==== TEXT PASSAGE ====

A witness has told Hariri's family that he was stopped by two men outside the office and taken away. A Syrian official told the family that he would be released by the authorities if there was "no evidence against him." He gave no details.
"We are deeply concerned about our colleague Khaled al-Hariri, who has been missing in Syria for five days now," Reuters editor-in-chief Stephen Adler said.
"We continue to ask the Syrian authorities for their urgent assistance to help get Khaled home safely."
Hariri has worked in Syria for Reuters for more than 20 years. He has frequently photographed President Bashar al-Assad, his wife Asma and senior Syrian officials.
Hariri is one of four Reuters journalists to have been detained in the past week in Syria, where popular protests inspired by uprisings across the Arab world have posed the gravest challenge yet to Assad's 11-year rule. The three others, all foreigners, have been released and expelled.
A fifth Reuters journalist, Jordanian Khaled Yacoub Oweis, was not detained but was expelled on March 25 after five years as the news agency's correspondent in the Syrian capital.
Two Lebanese television journalists for Reuters were detained in Damascus last Saturday. They were held incommunicado for two days before being deported to Lebanon. On Tuesday, Amman correspondent Suleiman al-Khalidi, a Jordanian, was arrested in Damascus, held for three days and then expelled on Friday.
Syrian officials criticized Oweis's coverage as "false." They have made no official comment on the other journalists expelled. Reuters has stood by its coverage of events in Syria.
Also on Friday, the Associated Press said two of its journalists were ordered out of the country with less than an hour's notice.
Thousands of Syrians took to the streets after weekly prayers on Friday, defying security forces who fired tear gas and live ammunition and used batons to try and disperse protesters who have dismissed a limited reform gesture by Assad.
Witnesses said security forces killed at least three protesters in the Damascus suburb of Douma that day. Human rights groups say that dozens have been killed over the past two weeks and dozens more demonstrators have been arrested.
Reuters, part of New York-based Thomson Reuters, the leading information provider, employs some 3,000 journalists worldwide.
Reporting in English, Arabic and more than a dozen other languages, as well as providing video and photographs, it has had bureaux across the Middle East for well over a century.

==== EXTRACTED DATA ====

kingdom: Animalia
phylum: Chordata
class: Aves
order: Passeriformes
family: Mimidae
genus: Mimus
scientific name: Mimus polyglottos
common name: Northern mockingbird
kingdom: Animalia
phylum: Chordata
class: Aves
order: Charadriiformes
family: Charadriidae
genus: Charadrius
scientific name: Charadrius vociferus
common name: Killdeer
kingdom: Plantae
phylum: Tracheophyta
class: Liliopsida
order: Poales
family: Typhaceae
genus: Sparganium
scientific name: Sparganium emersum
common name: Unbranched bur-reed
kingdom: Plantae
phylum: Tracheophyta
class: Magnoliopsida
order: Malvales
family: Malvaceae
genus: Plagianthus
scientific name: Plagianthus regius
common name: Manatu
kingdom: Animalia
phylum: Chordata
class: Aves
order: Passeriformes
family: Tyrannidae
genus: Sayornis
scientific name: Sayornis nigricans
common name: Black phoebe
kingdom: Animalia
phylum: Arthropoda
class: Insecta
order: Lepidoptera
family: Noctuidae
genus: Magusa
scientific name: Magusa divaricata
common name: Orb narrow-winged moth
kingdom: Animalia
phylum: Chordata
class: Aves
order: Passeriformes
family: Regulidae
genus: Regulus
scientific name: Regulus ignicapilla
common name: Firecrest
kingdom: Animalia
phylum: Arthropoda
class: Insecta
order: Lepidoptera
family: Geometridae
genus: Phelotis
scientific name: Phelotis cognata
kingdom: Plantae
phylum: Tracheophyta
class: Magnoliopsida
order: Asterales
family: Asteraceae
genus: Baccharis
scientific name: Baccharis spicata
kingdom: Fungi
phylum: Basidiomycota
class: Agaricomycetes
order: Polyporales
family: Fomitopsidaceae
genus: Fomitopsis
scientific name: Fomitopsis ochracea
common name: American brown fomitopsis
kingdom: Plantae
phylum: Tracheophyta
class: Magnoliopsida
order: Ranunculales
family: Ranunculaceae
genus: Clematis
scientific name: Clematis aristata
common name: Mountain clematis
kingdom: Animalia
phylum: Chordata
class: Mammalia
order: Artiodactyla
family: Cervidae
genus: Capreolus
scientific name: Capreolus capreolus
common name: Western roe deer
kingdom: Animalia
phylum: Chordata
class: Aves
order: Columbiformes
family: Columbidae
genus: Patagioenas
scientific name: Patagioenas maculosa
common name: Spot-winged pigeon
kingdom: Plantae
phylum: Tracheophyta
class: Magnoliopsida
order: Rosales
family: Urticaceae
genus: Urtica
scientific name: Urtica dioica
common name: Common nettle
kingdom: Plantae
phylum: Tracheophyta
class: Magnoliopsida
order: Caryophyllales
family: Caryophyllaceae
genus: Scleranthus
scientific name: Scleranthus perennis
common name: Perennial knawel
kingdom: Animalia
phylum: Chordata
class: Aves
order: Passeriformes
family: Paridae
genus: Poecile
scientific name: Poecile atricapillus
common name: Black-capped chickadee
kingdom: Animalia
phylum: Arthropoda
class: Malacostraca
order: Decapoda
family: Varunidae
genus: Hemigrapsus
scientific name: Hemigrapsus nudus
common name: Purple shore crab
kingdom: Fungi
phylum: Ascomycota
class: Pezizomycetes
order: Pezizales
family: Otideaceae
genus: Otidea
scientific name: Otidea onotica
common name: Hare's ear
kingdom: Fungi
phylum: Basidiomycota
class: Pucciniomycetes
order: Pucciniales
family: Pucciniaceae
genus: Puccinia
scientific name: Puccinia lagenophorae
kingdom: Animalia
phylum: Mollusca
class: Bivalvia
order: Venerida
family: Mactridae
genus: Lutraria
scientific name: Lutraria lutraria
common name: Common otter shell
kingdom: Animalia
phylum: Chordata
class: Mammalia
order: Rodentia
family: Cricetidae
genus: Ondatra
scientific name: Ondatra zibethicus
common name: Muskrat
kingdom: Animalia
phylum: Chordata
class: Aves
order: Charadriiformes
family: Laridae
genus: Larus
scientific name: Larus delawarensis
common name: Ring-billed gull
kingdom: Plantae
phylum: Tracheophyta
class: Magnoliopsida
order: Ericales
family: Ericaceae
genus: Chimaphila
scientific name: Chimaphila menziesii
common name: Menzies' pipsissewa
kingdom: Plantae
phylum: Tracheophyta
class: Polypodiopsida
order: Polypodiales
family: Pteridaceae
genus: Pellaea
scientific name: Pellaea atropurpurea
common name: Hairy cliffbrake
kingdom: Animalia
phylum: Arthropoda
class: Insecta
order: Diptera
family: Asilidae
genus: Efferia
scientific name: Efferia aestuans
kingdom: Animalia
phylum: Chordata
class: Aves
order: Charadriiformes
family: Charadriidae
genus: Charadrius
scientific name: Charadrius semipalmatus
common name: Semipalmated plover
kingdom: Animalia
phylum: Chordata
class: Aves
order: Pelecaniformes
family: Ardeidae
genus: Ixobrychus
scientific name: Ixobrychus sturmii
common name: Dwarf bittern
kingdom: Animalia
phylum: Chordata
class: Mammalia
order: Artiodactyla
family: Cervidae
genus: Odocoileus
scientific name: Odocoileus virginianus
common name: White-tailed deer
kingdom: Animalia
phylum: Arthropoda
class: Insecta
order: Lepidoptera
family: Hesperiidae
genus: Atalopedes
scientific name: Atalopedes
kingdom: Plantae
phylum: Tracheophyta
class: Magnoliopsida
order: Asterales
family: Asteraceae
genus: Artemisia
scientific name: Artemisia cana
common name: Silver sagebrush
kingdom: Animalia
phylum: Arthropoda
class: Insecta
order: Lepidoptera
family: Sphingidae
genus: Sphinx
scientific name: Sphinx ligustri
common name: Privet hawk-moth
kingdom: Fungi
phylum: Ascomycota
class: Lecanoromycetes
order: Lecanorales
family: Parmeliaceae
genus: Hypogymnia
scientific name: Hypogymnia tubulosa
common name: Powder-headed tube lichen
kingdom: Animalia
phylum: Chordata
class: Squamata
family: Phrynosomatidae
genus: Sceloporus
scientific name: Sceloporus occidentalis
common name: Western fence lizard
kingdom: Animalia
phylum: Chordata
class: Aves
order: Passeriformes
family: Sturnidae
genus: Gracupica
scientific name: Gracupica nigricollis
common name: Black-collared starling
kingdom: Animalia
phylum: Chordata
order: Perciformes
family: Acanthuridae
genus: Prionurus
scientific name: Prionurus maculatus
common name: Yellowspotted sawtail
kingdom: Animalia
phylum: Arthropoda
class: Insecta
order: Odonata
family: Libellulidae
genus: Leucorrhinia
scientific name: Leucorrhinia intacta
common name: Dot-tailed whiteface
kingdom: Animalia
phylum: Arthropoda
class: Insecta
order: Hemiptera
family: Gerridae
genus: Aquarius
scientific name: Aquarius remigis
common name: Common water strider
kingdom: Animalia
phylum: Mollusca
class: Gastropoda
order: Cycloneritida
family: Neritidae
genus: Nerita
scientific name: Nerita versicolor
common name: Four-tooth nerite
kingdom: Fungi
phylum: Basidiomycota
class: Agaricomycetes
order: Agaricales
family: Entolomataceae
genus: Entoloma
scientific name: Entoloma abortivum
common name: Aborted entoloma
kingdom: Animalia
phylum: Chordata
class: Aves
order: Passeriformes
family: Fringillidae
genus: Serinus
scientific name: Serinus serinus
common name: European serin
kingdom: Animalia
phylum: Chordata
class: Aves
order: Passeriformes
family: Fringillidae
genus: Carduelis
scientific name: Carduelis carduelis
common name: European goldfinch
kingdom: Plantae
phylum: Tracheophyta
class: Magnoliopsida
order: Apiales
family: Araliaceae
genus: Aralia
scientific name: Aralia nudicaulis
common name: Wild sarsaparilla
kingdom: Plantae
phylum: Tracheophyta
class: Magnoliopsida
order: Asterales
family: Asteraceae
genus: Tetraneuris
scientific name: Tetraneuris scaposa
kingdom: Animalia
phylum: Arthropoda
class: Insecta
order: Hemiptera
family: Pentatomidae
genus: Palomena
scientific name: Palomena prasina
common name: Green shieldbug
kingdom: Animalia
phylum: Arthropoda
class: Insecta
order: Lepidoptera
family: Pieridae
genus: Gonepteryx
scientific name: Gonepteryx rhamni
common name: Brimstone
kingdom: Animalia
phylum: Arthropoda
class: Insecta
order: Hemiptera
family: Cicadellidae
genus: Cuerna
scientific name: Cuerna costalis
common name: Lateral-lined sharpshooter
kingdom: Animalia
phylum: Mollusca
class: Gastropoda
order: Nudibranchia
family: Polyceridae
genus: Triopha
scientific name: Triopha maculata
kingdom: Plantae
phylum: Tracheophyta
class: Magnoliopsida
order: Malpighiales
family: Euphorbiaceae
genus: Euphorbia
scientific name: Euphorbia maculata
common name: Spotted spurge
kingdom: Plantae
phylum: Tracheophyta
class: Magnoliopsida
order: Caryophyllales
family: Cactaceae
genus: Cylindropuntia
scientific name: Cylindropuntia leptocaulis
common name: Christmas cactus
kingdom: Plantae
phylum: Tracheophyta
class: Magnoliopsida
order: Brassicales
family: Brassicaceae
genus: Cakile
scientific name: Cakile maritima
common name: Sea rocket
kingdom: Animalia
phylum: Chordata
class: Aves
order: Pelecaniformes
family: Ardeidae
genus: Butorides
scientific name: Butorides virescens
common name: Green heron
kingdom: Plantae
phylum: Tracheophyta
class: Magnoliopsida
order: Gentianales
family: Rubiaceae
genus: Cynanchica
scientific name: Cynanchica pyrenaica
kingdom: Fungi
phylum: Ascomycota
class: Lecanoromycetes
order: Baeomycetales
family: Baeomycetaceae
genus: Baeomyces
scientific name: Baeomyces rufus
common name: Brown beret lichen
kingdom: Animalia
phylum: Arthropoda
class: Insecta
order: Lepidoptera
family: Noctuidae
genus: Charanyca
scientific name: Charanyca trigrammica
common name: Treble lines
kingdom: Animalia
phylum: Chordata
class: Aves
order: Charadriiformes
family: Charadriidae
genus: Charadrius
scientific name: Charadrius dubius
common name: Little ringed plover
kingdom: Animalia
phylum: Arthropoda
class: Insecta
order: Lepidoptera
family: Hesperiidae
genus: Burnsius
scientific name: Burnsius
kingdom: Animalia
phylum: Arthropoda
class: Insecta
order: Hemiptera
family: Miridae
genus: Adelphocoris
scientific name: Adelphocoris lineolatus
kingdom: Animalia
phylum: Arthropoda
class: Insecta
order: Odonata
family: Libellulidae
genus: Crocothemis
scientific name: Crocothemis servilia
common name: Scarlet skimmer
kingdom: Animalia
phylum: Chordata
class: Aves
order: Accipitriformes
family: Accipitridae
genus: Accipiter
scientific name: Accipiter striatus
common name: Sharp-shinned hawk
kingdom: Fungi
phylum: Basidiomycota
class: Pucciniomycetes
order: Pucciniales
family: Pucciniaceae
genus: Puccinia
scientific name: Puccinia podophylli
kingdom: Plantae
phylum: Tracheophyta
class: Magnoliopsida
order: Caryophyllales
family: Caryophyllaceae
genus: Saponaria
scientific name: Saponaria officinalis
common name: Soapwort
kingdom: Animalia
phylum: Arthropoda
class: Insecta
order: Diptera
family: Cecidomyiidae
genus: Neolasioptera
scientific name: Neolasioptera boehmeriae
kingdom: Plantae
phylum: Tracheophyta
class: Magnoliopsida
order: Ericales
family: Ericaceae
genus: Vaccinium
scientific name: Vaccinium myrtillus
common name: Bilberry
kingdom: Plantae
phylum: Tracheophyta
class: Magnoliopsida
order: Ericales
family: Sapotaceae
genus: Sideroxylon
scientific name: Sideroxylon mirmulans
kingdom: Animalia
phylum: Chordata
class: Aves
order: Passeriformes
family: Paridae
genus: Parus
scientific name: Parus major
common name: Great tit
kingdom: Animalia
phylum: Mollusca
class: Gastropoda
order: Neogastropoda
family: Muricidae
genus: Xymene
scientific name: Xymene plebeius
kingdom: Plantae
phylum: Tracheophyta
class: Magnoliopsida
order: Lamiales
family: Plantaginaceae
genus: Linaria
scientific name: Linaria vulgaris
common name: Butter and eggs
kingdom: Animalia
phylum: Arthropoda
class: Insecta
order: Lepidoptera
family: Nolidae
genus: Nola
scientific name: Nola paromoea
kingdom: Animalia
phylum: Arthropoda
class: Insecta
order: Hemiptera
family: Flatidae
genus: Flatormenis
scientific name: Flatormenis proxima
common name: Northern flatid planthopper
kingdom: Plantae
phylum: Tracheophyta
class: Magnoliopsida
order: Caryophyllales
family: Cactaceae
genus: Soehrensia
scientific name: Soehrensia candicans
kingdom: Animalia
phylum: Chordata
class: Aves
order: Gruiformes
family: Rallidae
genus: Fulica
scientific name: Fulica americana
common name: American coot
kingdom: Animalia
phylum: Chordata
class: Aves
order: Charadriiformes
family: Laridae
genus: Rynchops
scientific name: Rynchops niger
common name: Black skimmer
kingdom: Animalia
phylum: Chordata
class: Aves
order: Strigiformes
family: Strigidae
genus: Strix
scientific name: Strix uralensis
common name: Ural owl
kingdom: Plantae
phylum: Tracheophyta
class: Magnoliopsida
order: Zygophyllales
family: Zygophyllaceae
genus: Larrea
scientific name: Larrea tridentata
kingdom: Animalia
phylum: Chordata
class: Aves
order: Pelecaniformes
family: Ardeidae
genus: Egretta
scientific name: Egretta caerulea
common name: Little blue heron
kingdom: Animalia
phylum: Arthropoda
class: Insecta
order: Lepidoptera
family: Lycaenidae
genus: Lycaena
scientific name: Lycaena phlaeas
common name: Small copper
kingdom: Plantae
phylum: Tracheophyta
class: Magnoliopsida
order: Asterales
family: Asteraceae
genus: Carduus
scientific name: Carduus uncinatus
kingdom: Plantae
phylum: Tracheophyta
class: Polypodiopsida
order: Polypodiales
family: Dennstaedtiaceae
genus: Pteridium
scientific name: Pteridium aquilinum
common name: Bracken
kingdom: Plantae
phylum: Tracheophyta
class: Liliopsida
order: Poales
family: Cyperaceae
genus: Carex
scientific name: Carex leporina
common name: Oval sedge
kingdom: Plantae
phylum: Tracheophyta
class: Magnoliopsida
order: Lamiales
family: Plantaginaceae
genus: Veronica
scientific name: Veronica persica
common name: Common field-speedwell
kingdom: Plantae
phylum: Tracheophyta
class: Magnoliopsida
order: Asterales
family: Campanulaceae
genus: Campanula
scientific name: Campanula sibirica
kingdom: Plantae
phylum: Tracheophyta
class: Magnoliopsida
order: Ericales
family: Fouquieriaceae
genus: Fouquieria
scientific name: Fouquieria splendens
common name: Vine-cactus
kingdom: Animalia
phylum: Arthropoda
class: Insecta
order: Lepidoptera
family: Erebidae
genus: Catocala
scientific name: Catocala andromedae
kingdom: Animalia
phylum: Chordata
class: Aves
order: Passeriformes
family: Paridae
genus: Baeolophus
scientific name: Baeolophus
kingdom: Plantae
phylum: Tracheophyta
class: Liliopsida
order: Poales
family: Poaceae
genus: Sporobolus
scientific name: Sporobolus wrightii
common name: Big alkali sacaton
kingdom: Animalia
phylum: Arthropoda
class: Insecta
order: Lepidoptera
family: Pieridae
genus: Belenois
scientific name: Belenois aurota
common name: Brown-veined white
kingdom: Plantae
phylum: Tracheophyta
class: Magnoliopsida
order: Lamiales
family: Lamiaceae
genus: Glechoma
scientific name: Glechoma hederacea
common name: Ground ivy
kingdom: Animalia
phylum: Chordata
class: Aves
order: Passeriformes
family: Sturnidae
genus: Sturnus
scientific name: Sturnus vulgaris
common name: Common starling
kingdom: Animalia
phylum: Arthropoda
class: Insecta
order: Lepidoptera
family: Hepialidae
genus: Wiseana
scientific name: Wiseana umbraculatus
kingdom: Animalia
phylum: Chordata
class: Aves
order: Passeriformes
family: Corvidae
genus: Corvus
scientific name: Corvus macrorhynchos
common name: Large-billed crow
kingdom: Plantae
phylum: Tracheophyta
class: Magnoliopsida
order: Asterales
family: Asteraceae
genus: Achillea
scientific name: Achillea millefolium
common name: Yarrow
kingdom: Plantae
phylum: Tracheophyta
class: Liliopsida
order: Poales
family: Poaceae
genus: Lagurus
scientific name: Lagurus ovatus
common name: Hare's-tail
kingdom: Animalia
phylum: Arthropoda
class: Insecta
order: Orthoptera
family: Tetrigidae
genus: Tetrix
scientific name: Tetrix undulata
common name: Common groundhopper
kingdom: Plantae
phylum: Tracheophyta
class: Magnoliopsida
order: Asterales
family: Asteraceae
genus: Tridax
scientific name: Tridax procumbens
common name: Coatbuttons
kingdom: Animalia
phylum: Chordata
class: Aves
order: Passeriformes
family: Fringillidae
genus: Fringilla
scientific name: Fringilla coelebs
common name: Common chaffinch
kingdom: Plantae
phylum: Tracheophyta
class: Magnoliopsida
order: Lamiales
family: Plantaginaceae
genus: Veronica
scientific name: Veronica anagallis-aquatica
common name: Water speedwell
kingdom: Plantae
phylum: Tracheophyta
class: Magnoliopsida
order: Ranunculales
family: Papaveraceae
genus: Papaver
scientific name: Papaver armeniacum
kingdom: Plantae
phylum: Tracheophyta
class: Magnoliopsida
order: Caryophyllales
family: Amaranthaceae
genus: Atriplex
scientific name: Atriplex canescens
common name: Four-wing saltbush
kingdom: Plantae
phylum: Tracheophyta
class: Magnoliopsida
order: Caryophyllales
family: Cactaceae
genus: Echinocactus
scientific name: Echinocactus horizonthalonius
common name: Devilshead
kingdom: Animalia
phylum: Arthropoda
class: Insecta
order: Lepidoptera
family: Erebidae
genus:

====

STATED TASK A: Please reproduce a section of the news report word for word, beginning at the words "Hariri has worked" and stopping after "released and expelled.".
STATED TASK B:
Answer these questions from the news report:
(i) For how long has Hariri worked in Syria for Reuters?
(ii) On what date was Khaled Yacoub Oweis expelled?
(iii) Roughly how many journalists does Reuters employ worldwide?

COMPLETE RESPONSE A:
Hariri has worked in Syria for Reuters for more than 20 years. He has frequently photographed President Bashar al-Assad, his wife Asma and senior Syrian officials.
Hariri is one of four Reuters journalists to have been detained in the past week in Syria, where popular protests inspired by uprisings across the Arab world have posed the gravest challenge yet to Assad's 11-year rule. The three others, all foreigners, have been released and expelled.

COMPLETE RESPONSE B:
(i) More than 20 years.
(ii) March 25.
(iii) Some 3,000.